Hi everyone – Last week, Spotify added a feature called Artist Fundraising Pick for artists to add a fundraising links to their profile. It’s done in partnership with Cash App, GoFundMe, and so when a user clicks it, they are redirected to one of those apps to send money or to the website of one of the charities participating in Spotify’s Music Relief project.

Efforts to direct money to those who need it during a crisis like this are laudable. That said, I think the execution here is poorly thought through.

First: it combines charitable fundraising and tipping money to the artist in the same feature. If an artist is using this to accept money to themselves they look like a) they’re stealing from a charity that could’ve received it, b) they’re a charity case begging for your help.

The latter connotation is why Patreon has struggled so much to get musicians in the core music industry — those who are big stars or aiming to become one — onto its platform. It framed itself too much as a resource to support talented starving artists and so successful ones don’t want to associate.

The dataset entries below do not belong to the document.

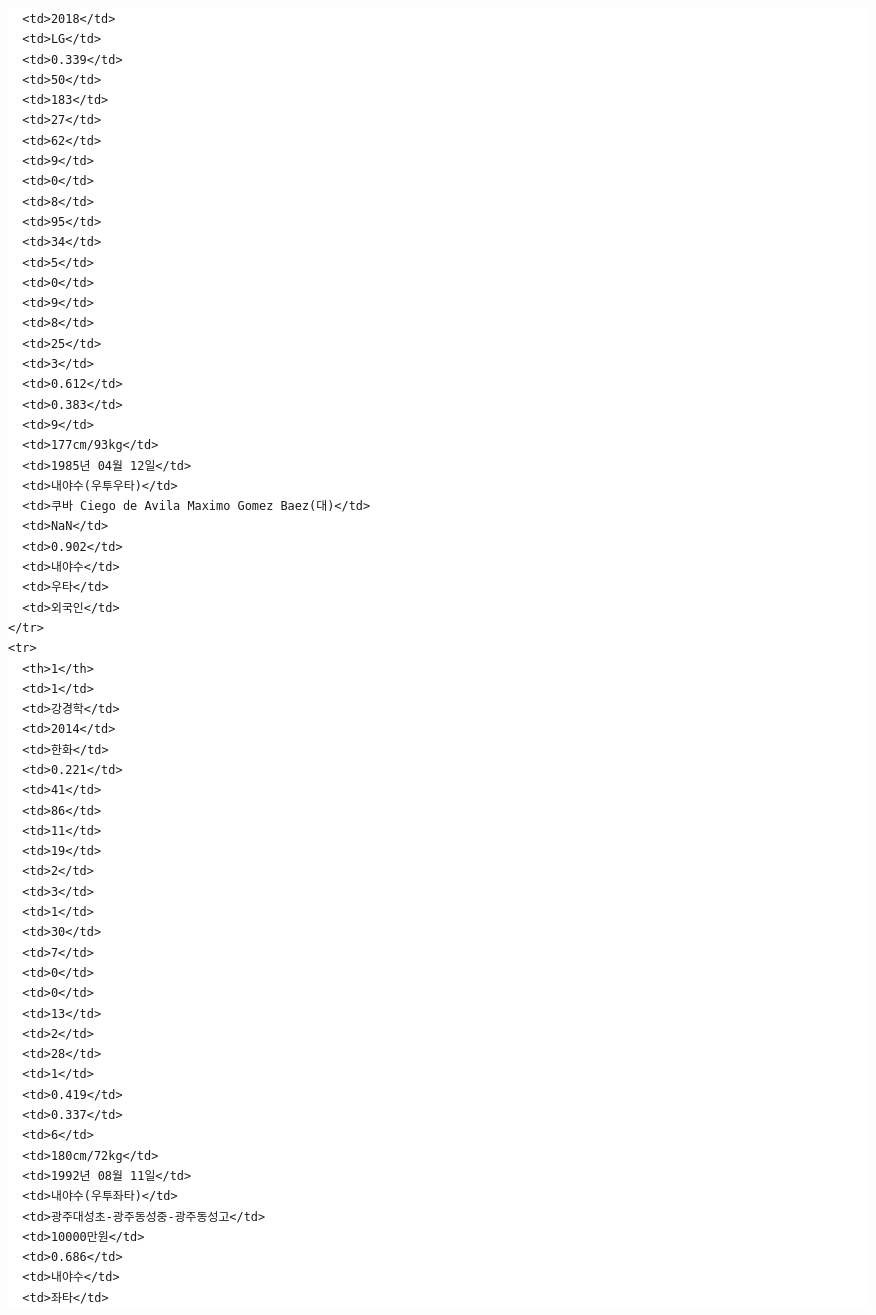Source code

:      <td>2018</td>
      <td>LG</td>
      <td>0.339</td>
      <td>50</td>
      <td>183</td>
      <td>27</td>
      <td>62</td>
      <td>9</td>
      <td>0</td>
      <td>8</td>
      <td>95</td>
      <td>34</td>
      <td>5</td>
      <td>0</td>
      <td>9</td>
      <td>8</td>
      <td>25</td>
      <td>3</td>
      <td>0.612</td>
      <td>0.383</td>
      <td>9</td>
      <td>177cm/93kg</td>
      <td>1985년 04월 12일</td>
      <td>내야수(우투우타)</td>
      <td>쿠바 Ciego de Avila Maximo Gomez Baez(대)</td>
      <td>NaN</td>
      <td>0.902</td>
      <td>내야수</td>
      <td>우타</td>
      <td>외국인</td>
    </tr>
    <tr>
      <th>1</th>
      <td>1</td>
      <td>강경학</td>
      <td>2014</td>
      <td>한화</td>
      <td>0.221</td>
      <td>41</td>
      <td>86</td>
      <td>11</td>
      <td>19</td>
      <td>2</td>
      <td>3</td>
      <td>1</td>
      <td>30</td>
      <td>7</td>
      <td>0</td>
      <td>0</td>
      <td>13</td>
      <td>2</td>
      <td>28</td>
      <td>1</td>
      <td>0.419</td>
      <td>0.337</td>
      <td>6</td>
      <td>180cm/72kg</td>
      <td>1992년 08월 11일</td>
      <td>내야수(우투좌타)</td>
      <td>광주대성초-광주동성중-광주동성고</td>
      <td>10000만원</td>
      <td>0.686</td>
      <td>내야수</td>
      <td>좌타</td>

A year ago, when I extensively researched Patreon for a 25,000 word series about the company, artist managers and label execs were consistent is saying it’s bad branding for a rising star musician to use Patreon. (The company is trying to address this but the stigma remains.)

Second: it hurts the opportunity to bring the tipping business model to Western music. Introducing tipping as a charity feature on Spotify will contribute to a stigma that is harder to get past if it wants to introduce tipping as a normal way for fans to compensate artists. And it should want to do that. Tipping musicians is standard on music streaming platforms in Asia (esp. China) and generates billions. It has recently become mainstream in the West within the context of esports: tipping is common on Twitch in addition to YouTube Gaming and Facebook Gaming.

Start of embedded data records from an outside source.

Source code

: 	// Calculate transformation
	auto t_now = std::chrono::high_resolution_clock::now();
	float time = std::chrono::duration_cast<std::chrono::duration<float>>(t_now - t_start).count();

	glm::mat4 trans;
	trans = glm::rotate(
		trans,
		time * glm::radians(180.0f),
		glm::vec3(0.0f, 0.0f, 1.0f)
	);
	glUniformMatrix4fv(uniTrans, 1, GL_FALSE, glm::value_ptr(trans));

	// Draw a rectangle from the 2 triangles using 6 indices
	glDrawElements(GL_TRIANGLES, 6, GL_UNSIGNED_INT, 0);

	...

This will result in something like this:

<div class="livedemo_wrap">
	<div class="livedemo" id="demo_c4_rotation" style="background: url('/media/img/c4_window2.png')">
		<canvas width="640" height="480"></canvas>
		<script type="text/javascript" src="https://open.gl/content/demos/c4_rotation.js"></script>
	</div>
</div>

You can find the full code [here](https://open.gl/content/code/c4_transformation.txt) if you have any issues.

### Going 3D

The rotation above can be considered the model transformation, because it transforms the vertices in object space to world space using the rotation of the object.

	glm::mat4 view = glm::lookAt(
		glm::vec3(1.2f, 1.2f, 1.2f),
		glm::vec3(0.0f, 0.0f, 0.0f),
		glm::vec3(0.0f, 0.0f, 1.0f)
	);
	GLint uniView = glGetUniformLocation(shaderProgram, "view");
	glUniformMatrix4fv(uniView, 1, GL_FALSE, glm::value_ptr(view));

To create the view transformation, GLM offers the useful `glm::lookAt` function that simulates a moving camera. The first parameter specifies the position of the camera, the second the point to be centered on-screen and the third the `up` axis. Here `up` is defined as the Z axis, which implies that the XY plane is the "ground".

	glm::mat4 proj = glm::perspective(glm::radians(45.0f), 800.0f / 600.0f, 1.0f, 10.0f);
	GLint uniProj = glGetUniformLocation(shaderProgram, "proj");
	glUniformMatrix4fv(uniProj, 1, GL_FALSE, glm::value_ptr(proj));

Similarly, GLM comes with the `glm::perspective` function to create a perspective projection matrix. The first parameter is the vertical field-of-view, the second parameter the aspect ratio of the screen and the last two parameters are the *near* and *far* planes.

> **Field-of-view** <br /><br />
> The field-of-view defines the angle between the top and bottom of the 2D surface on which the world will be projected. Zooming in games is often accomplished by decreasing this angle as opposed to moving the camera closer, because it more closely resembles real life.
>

Spotify is eagerly hunting for new revenue streams that aren’t tied to licensing content from record labels. Figuring out the right product approach to make tipping artists normal within Spotify — as an act of showing fandom not providing charity — would be a big win. Like other platforms, it could take a % cut of that money. It already has credit cards linked to the accounts of its 124m paying subscribers and I believe tipping an artist would likely be a direct transaction separate from the royalty collection process. This would also do more to help all recording artists (from super stars to small indies bands) earn more money.

Third: the third-party apps. The partnership with payment apps primarily used to send money between friends is odd, and is perhaps tied to regulation of Spotify not being an approved payment processor.

Creating a behavior of tipping artists you like isn’t likely to occur through the same apps you use to reimburse friends for pizza. Directing potential tippers to a separate app they need to create a new account with benefit those third-party apps more than Spotify.

What Spotify should have done: create a feature for artists to link to their favorite charity website and encourage donations. Separately, focus on developing a tipping feature that keeps payment within Spotify and leans on Spotify already having your credit card on file, even if the timeline to roll that out is longer.